Now, we’re ready to tie it all together.

Configure AvalancheGo and node_exporter Prometheus jobs

Make sure that your AvalancheGo node is running with appropriate command line arguments. The metrics API must be enabled (by default, it is). If you use CLI argument --http-host to make API calls from outside of the host machine, make note of the address at which APIs listen.

We now need to define an appropriate Prometheus job.

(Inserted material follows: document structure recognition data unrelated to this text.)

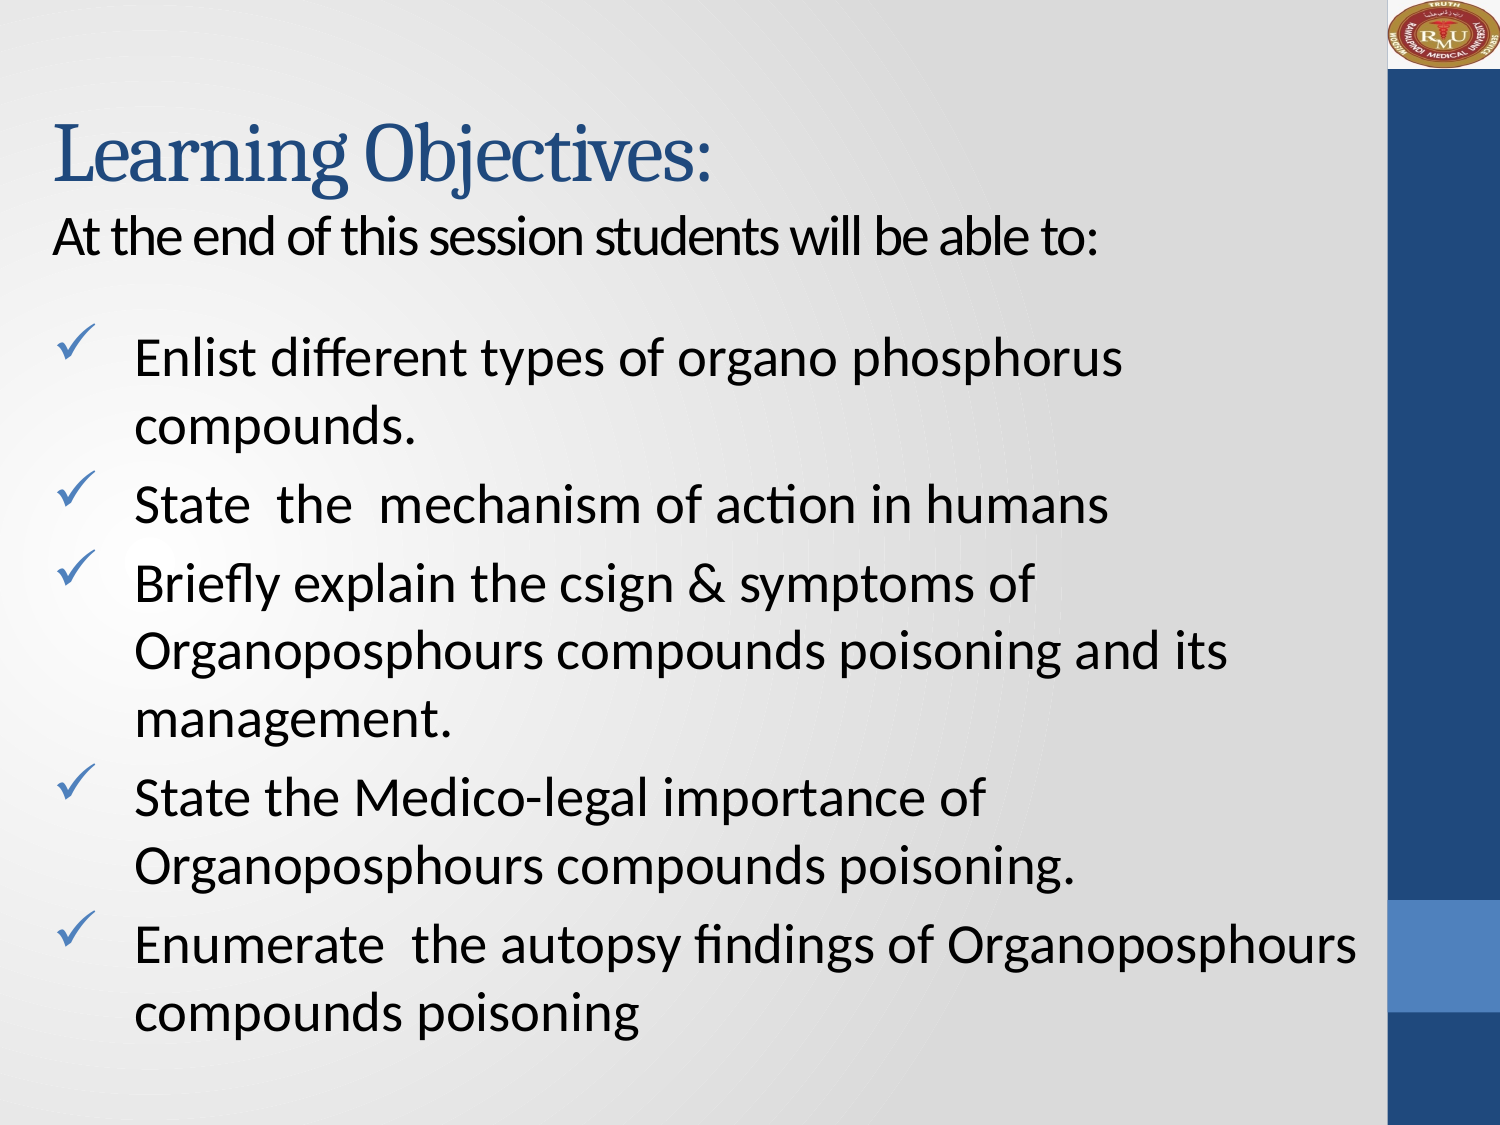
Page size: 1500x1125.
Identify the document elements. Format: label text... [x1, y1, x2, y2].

title Learning Objectives: At the end of this session students will be able to: [37, 87, 1388, 275]
picture [1386, 0, 1500, 69]
list Enlist different types of organo phosphorus compounds. State the mechanism of action in humans Briefly explain the csign & symptoms of Organoposphours compounds poisoning and its management. State the Medico-legal importance of Organoposphours compounds poisoning. Enumerate the autopsy findings of Organoposphours compounds poisoning [37, 312, 1388, 1055]
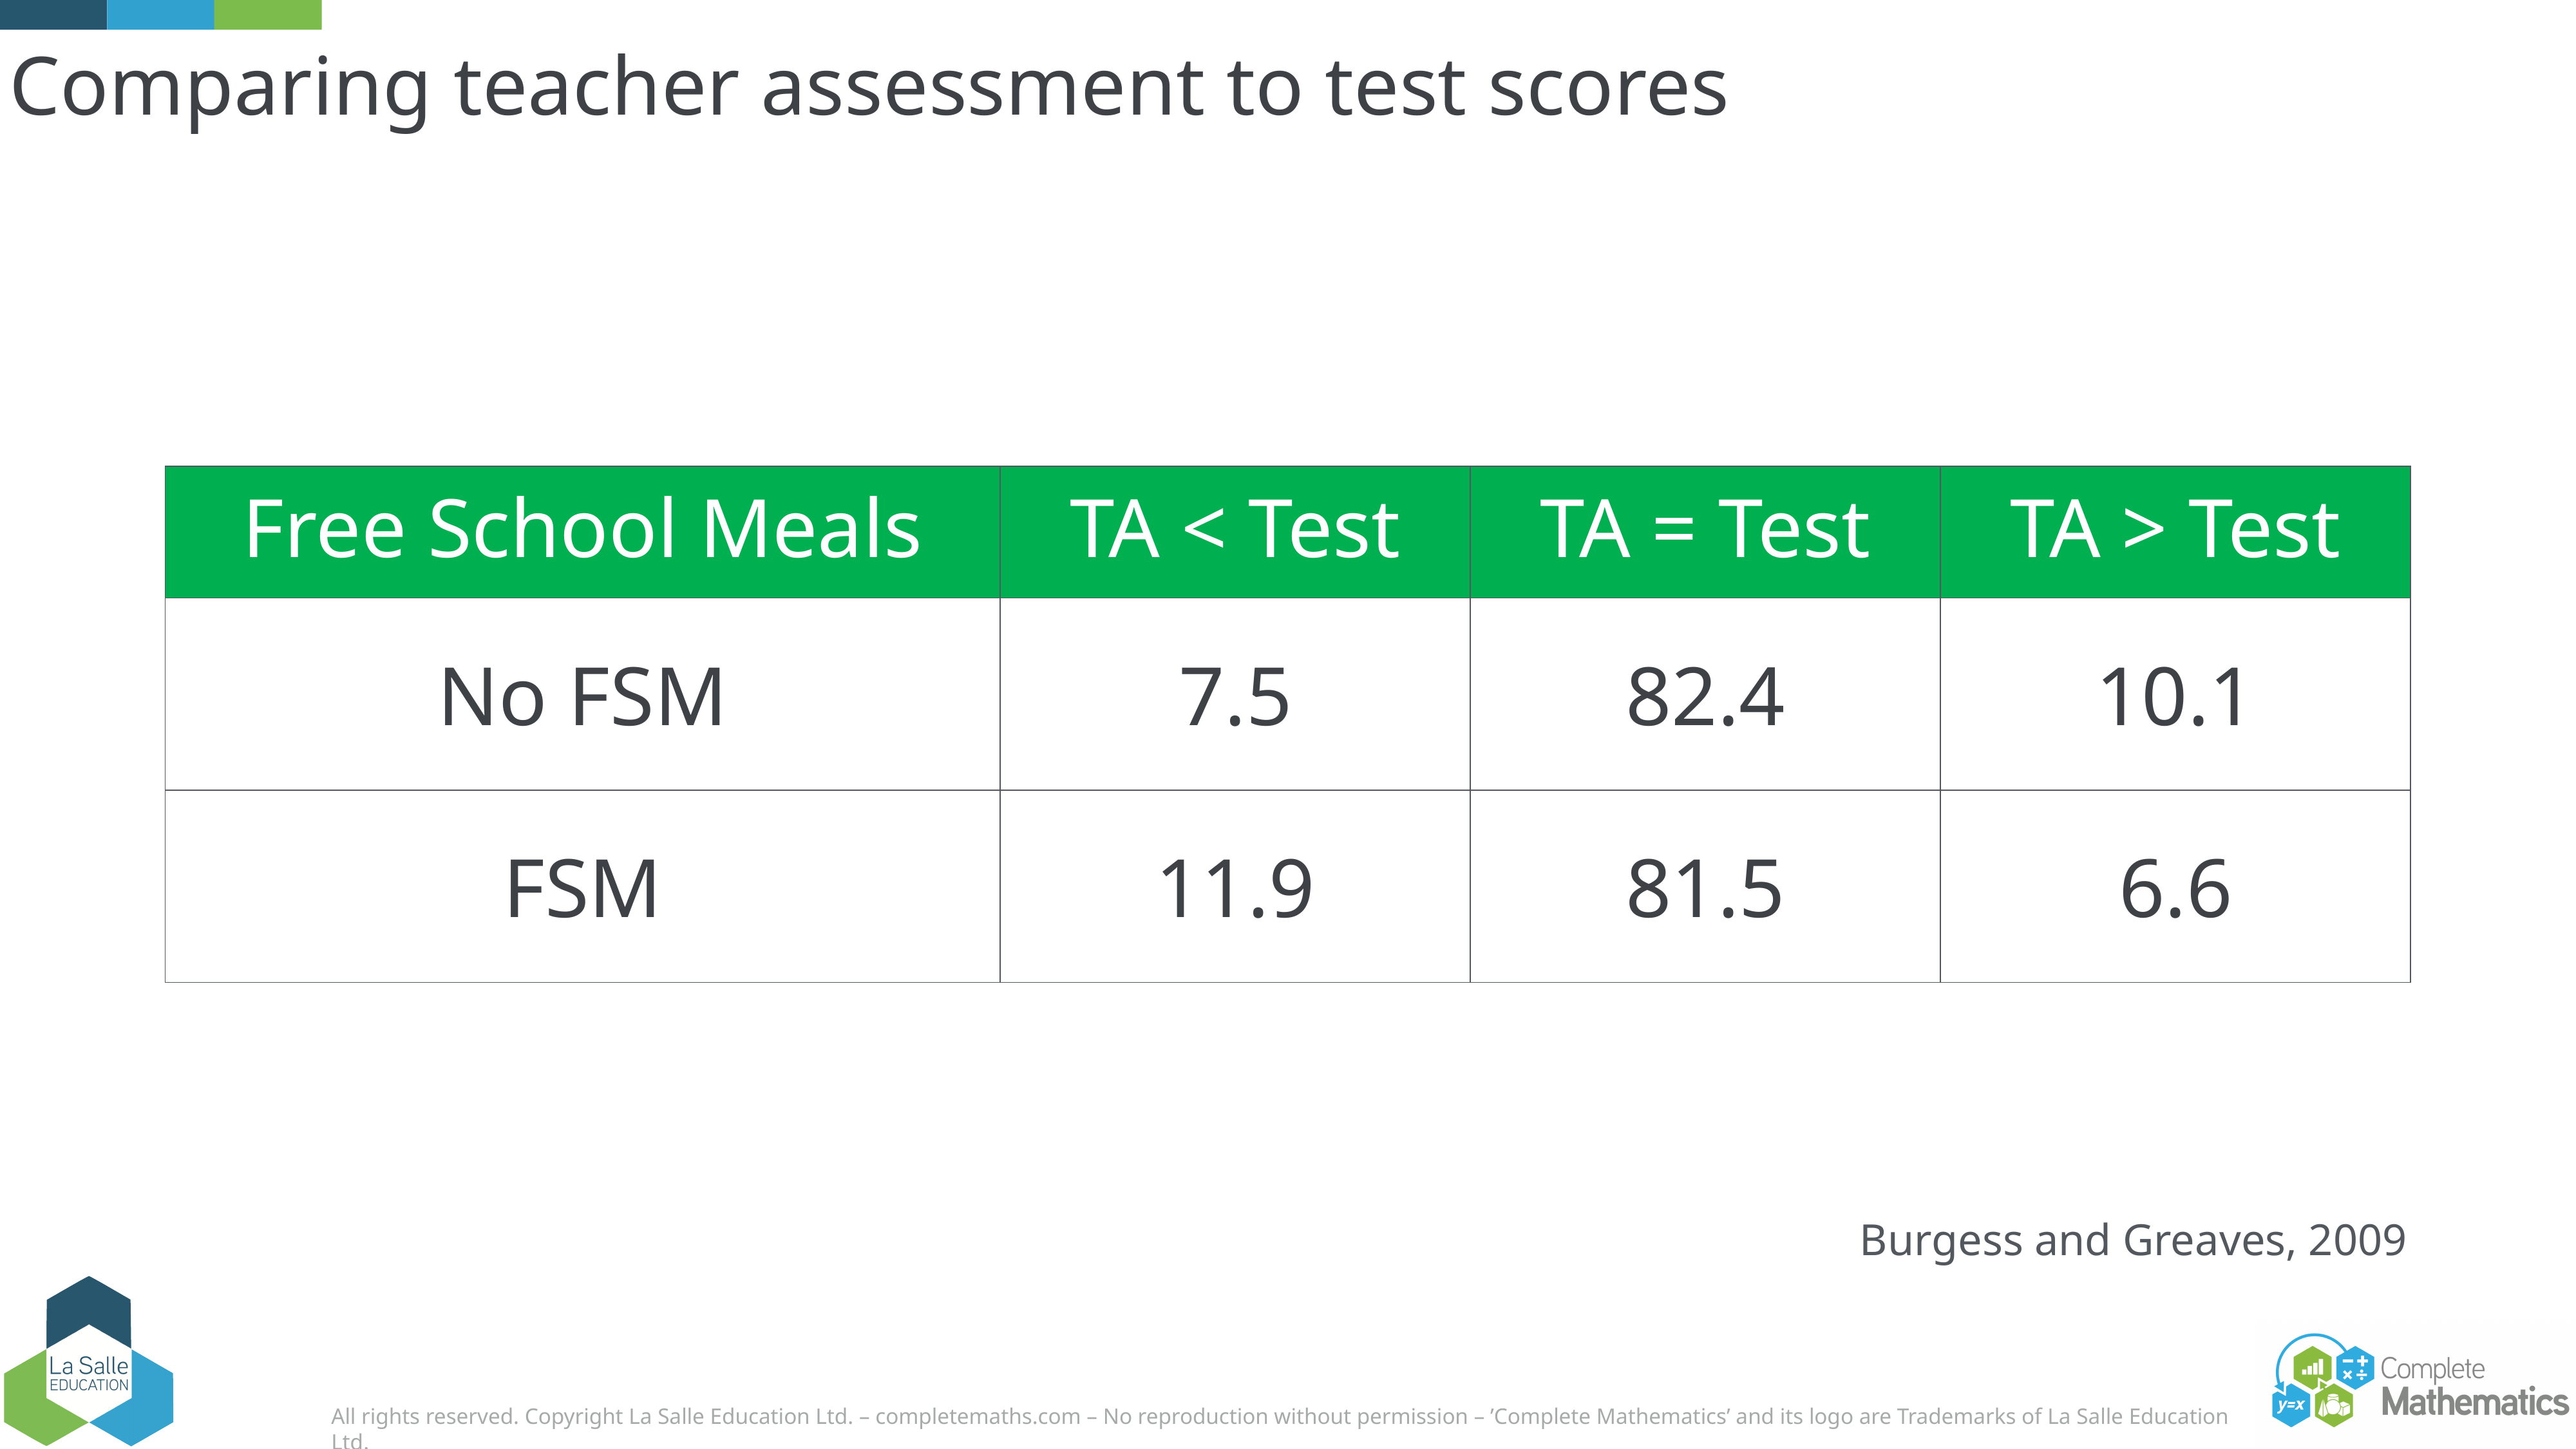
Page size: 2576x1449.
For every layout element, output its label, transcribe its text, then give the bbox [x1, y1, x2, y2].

title Comparing teacher assessment to test scores [0, 30, 1761, 157]
picture [2255, 1320, 2576, 1447]
table_cell 7.5 [1001, 598, 1470, 790]
text_box Burgess and Greaves, 2009 [1852, 1204, 2416, 1272]
table_cell 11.9 [1001, 791, 1470, 982]
table_cell FSM [166, 791, 999, 982]
table_cell 82.4 [1471, 598, 1940, 790]
table_cell No FSM [166, 598, 999, 790]
picture [4, 1276, 174, 1446]
table_header TA = Test [1471, 467, 1940, 598]
table_header TA > Test [1941, 467, 2410, 598]
table_header TA < Test [1001, 467, 1470, 598]
table_cell 10.1 [1941, 598, 2410, 790]
table_header Free School Meals [166, 467, 999, 598]
table_cell 81.5 [1471, 791, 1940, 982]
table_cell 6.6 [1941, 791, 2410, 982]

Let’s edit Prometheus configuration:

Do :

sudo nano /etc/prometheus/prometheus.yml

(or open that file in the text editor of your choice) and append to the end:

- job_name: 'avalanchego'
metrics_path: '/ext/metrics'
static_configs:
- targets: ['<your-host-ip>:9650']
- job_name: 'avalanchego-machine'
static_configs:
- targets: ['<your-host-ip>:9100']
labels:
alias: 'machine'

Indentation is important. Make sure -job_name is aligned vertically with existing -job_name entry, and other lines are also indented properly. Make sure you use the correct host IP, or localhost, depending on how your node is configured.

Save the config file and restart Prometheus:

sudo systemctl restart prometheus

Check Prometheus web interface on http://your-node-host-ip:9090/targets. You should see three targets enabled:

  • Prometheus

  • avalanchego

  • avalanchego-machine

Make sure that all of them have State as UP.

Open Grafana; you can now create a dashboard using any of those sources. You can also use the preconfigured dashboards.

To import the preconfigured dashboard:

  • Open Grafana’s web interface

  • Click + on the left toolbar

  • Select Import JSON and then upload the JSON file or paste the contents into Import via panel json area

  • Select Prometheus as Data Source

That’s it! You may now marvel at all the things your node does. Woohoo!